Well, Mozilla's revenue is also 99.9% ads. It just comes indirectly from search engines.


Most of the issues I've had with Chrome can't be changed with flags. Do you have anything to back up that statement?


I was thinking of the recent controversy. What else is there?


During the controversy, the only relevant flag didn't actually disable the behavior.

Are you asking for a list of everything people complain about with chrome?


Yes, a quick web search shows you:

chrome://flags/

Also, there is Chromium:

https://aur.archlinux.org/packages/chromium-vaapi-bin/


What.

I was asking for evidence that the main things people complain about can be changed with flags.

And your answer is "Flags exist."?


You didn't provide any specifics, so you got a generic answer.


A generic answer to the wrong question.

I asked for evidence for the claim that list X matches list Y. You linked to list Y, which is both trivial to find and useless by itself.


> Most of the issues I've had with Chrome can't be changed with flags.

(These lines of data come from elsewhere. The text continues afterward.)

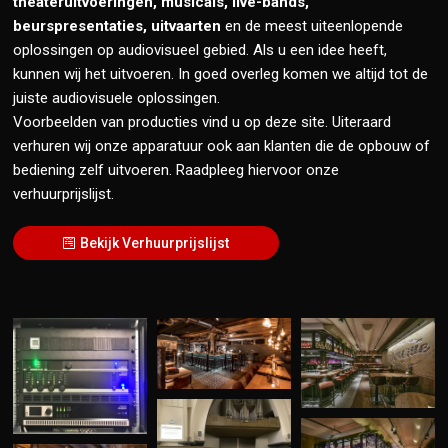
theateruitvoeringen, musicals, live-bands,
beurspresentaties, uitvaarten
en de meest uiteenlopende
oplossingen op audiovisueel gebied. Als u een idee heeft,
kunnen wij het uitvoeren. In goed overleg komen we altijd tot de
juiste audiovisuele oplossingen.
Voorbeelden van producties vind u op deze site. Uiteraard
verhuren wij onze apparatuur ook aan klanten die de opbouw of
bediening zelf uitvoeren. Raadpleeg hiervoor onze
verhuurprijslijst.
Bekijk Verhuurprijslijst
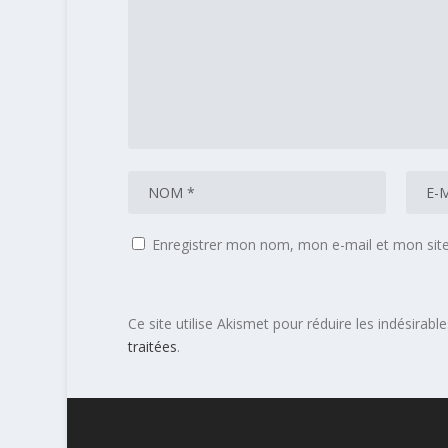
Enregistrer mon nom, mon e-mail et mon sit
Ce site utilise Akismet pour réduire les indésirabl
traitées
.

Do you have anything to back up that statement?

Until you specify what those features are, all one can do is show you where to change flags. Now you've resorted to using letters to tell me. Do not compute.

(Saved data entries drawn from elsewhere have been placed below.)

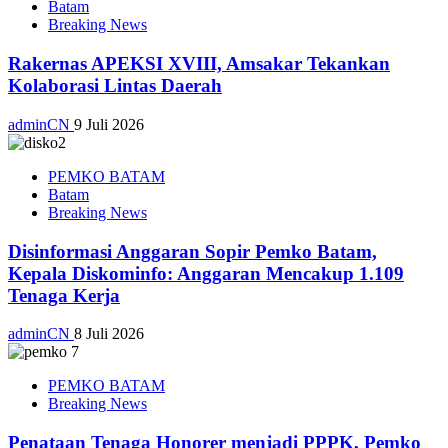
Batam
Breaking News
Rakernas APEKSI XVIII, Amsakar Tekankan
Kolaborasi Lintas Daerah
adminCN
9 Juli 2026
PEMKO BATAM
Batam
Breaking News
Disinformasi Anggaran Sopir Pemko Batam,
Kepala Diskominfo: Anggaran Mencakup 1.109
Tenaga Kerja
adminCN
8 Juli 2026
PEMKO BATAM
Breaking News
Penataan Tenaga Honorer menjadi PPPK, Pemko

Let me quote "that statement".

> People have been bitching about Chrome too, and those things they were bitching about can also be disabled using flags.

That is what I asked for evidence of, the things most people are complaining about being fixable with flags. I didn't ask for evidence of my own issues.


It would be much easier for you to give an example of a major problem people have with Chrome that can't be fixed with a flags, rather than ask them to exhaustively list issues that can be fixed with flags. It's not a very reasonable ask IMO. If you think they're wrong, just show your cards.


My own list isn't very long, which is why I want to know what nahalz was basing their argument on. I think it would work better than me searching from scratch. But I know you can't change the UI around and no flags will help those many issues. There was a flag I used once to good results that later got removed, but I don't remember what it was. They've been messing around with autoplay and flash with no way to override. Especially obnoxious is that if you directly visit a .swf it's impossible to make it play. I'll try to remember the rest.

On the plus side a bit of testing just now has made me aware that "site per process" and "process per site" do nearly opposite things, and the one that saves memory does actually still function. (The flag is the one I don't want, though, heh.)


Agreed, the way people talk crap about Chromium while pushing Firefox seems disingenuous.


It's just fucking laughable how Firefox apologists disregard Firefox showing you Pocket ads in the home page, or sending your private data to Cliqz (yes yes I know they had to disable that after the outrage) and then saying "well hurr if you don't like it then disable it". So, the same way you can disable things in Chrome. When they get out of arguments, they say "you can't trust Google won't fuck up again". But can you trust the Mozilla Corporation!?

Yes yes I would also love to see a browser made by someone who cares about your privacy, but thus far this is what we have.


Try out brave or vivaldi. Getting good reviews. Also try ungoogled chrome.